Approfondissement de textes

Petit commentaire de l’article d’Emmanuel Levinas, « Le Moi et la totalité », in Entre Nous, Essais sur le penser-à-l’autre, Le Livre de poche, Grasset, 1991.

 

Les quelques dizaines de pages de cet article commencent par une phrase bouleversante : « Un être particulier ne peut se prendre pour une totalité que s’il manque de pensée » (p. 23). Autrement dit, jusqu’à ce que j’accepte de sortir d’une “totalité”, je ne peux penser véritablement. Nous nous demanderons ici de quelle totalité il peut bien s’agir quand on parle de besoin d’être accompagné ; et, également, quelle sorte de “pensée” intéresse l’accompagnateur et son accompagné.
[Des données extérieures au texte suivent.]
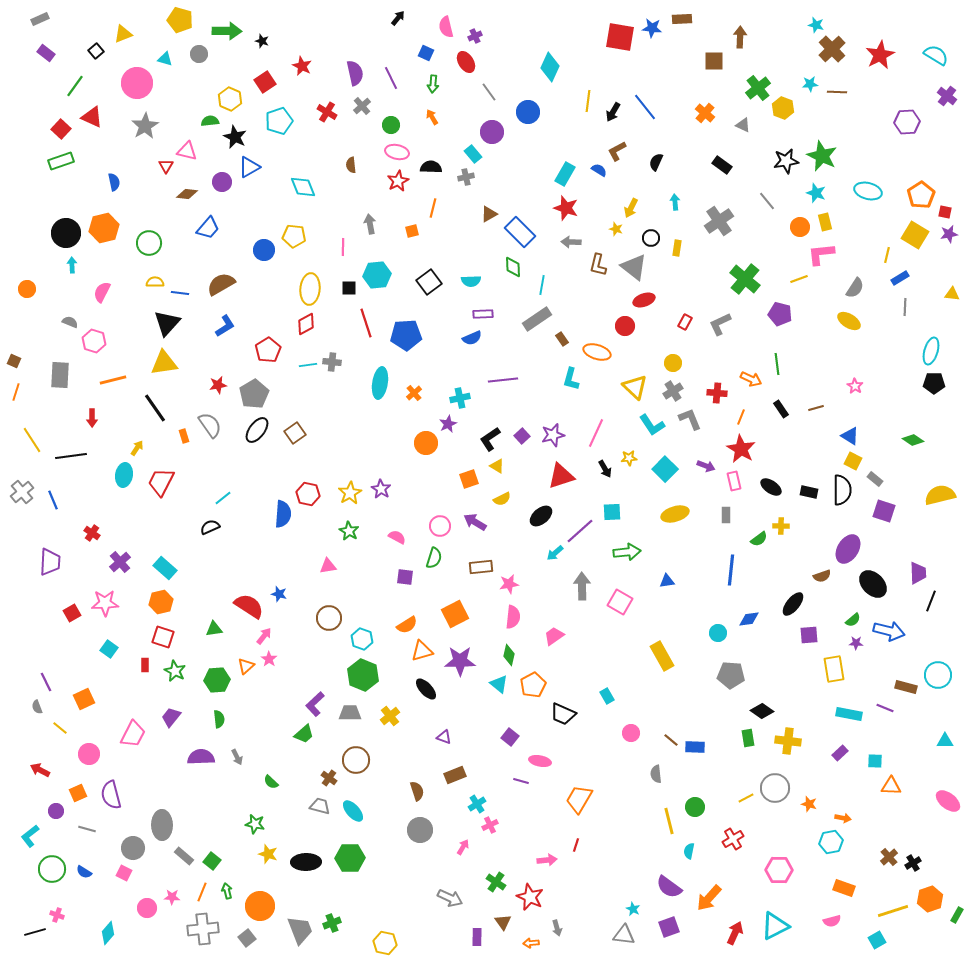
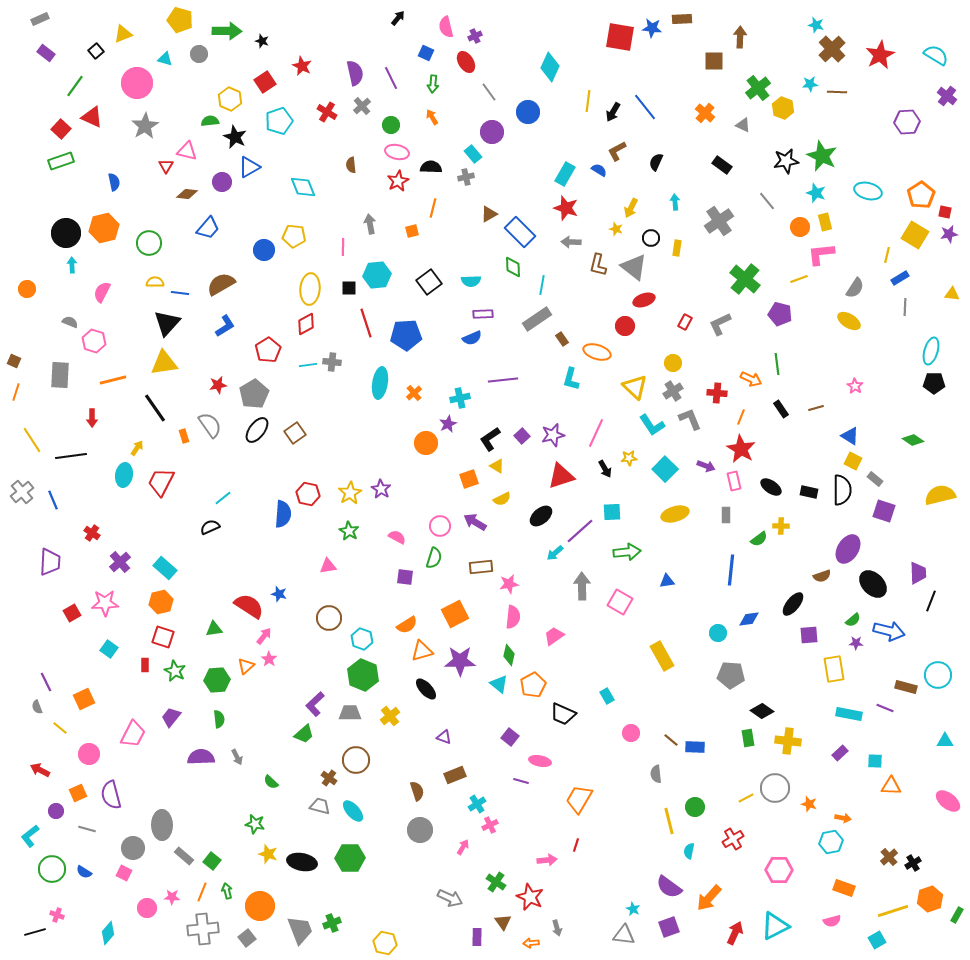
black ellipse at (306, 862): moved 4 px left; rotated 12 degrees clockwise
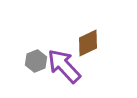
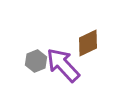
purple arrow: moved 1 px left, 1 px up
Deux pages plus loin, le philosophe explique que « la pensée commence précisément lorsque la conscience devient conscience de sa particularité, c’est-à-dire conçoit l’extérieur par-delà sa nature de vivant, qui l’enferme » ; il s’agit donc pour entamer un chemin spirituel de (re)prendre le chemin d’une conscience étouffée par trop de “vivant”, trop d’amalgame et de fusion avec une vie donnée, matricielle certes, mais potentiellement enfermante. Le retour à la naissance, la remontée par anamnèse sera donc indispensable pour rejoindre le point de suture par lequel l’événement de la venue au monde s’est vu parfois bloqué par une présence totalisante, l’empêchant de poser l’unique question importante : celle du tiers, c’est-à-dire de Celui qui a donné l’au-delà de la vie biologique. Emmanuel Levinas poursuit en mettant en parallèle “la culpabilité et l’innocence”, ces deux piliers de la conscience humaine ne pouvant véritablement se concevoir « qu’à l’égard de Dieu » (p. 28). Ainsi, nous comprenons que le premier souci de l’accompagnateur sera de permettre à l’accompagné de se placer tant bien que mal sous le regard d’un Dieu Bon pour déculpabiliser la blessure non conscientisée, et redresser l’aplanissement systématique des égarements. 
Autre condition pour cette ouverture sur un chemin de conversion : « s’isoler avec Dieu ». Si le Tiers est indispensable à s’extraire d’une totalité atrophiante, Il requiert un authentique retournement du “moi” vers le “je”, puis l’entrée dans un désert favorisé par l’effacement de l’accompagnateur. Dès lors, s’opérera la profération indispensable de la parole, parce que « la conscience de soi en dehors de soi confère une fonction primordiale au langage nous reliant avec le dehors » (p. 34). On le comprend : les temps d’échange font partie intégrante de l’accompagnement : échanges verbaux, langages psycho-corporels (orientation du regard), gestes et autres expressions de l’âme en éveil. Car, le danger ne sera pas tant que l’homme devienne “chose”, mais “âme morte”, poursuit notre philosophe d’origine juive. 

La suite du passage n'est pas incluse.